In a significant development, FTX, the cryptocurrency exchange embroiled in financial turmoil, has opted not to resume its operations. Instead, it will focus on liquidating assets to reimburse its customers, as reported by Reuters. This decision comes with a catch: refunds will be calculated based on Bitcoin’s value in November 2022, a period when it was valued below $18,000.
Customer Discontent Over Refund Valuation
This approach has led to widespread dissatisfaction among FTX customers, who feel shortchanged by the valuation method. US Bankruptcy Judge John Dorsey, however, upheld the decision, citing strict adherence to US bankruptcy laws which dictate that debts must be settled based on their value at the time of filing for bankruptcy.

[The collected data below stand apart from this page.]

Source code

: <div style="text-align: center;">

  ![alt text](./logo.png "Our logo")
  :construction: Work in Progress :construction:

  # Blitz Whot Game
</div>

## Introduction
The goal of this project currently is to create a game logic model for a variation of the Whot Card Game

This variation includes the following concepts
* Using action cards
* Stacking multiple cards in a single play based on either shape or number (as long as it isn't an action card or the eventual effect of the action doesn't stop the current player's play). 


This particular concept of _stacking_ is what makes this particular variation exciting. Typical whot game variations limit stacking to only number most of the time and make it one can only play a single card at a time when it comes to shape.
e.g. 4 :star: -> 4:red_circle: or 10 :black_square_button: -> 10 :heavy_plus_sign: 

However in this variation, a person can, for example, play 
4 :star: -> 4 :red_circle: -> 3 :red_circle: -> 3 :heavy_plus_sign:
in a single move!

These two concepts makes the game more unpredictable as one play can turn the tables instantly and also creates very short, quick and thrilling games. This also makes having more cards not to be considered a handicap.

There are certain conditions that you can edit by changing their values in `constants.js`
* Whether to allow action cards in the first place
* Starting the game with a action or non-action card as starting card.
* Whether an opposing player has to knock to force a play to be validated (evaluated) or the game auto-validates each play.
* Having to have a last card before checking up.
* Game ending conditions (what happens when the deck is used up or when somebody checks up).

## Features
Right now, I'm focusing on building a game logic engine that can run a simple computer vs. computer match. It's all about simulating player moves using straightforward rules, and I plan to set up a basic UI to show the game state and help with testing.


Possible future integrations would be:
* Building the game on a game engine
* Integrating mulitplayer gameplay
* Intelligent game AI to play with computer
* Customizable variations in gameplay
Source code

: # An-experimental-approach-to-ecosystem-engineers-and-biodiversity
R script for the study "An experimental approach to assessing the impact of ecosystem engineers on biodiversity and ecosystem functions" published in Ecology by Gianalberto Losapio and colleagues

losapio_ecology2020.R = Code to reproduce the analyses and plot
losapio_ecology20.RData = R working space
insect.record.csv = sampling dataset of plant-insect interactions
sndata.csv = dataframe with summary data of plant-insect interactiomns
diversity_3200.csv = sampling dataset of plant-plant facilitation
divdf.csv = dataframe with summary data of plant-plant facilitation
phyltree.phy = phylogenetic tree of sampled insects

Selective Repayment and Operational Challenges
FTX has indicated that not all claims will be immediately addressed, emphasizing the need for a detailed review to determine the legitimacy of each claim. Despite initial hopes by FTX CEO John J. Ray III to rejuvenate the exchange’s operations through partnerships, financial deficits have halted these plans. Andy Dietderich, an attorney for FTX, disclosed at a Delaware bankruptcy court hearing that the depreciated value of acquisitions made under former CEO Sam Bankman-Fried’s tenure has deterred potential investors.
Legal Repercussions and Asset Recovery
Sam Bankman-Fried, whose leadership saw FTX filing for bankruptcy in late 2022, has been convicted on multiple fraud charges, facing a significant prison term. Despite these challenges, FTX has managed to recover over $7 billion in assets for customer repayments and has negotiated with regulatory bodies to ensure refunds are prioritized.
Market Impact of Repayment Announcement
The announcement of the repayment strategy led to a sharp decline in the value of FTT, FTX’s native token, which saw a 40% drop. Currently, FTT is trading below $2, marking a decrease of over 14% in the past 24 hours, as per CoinGecko data.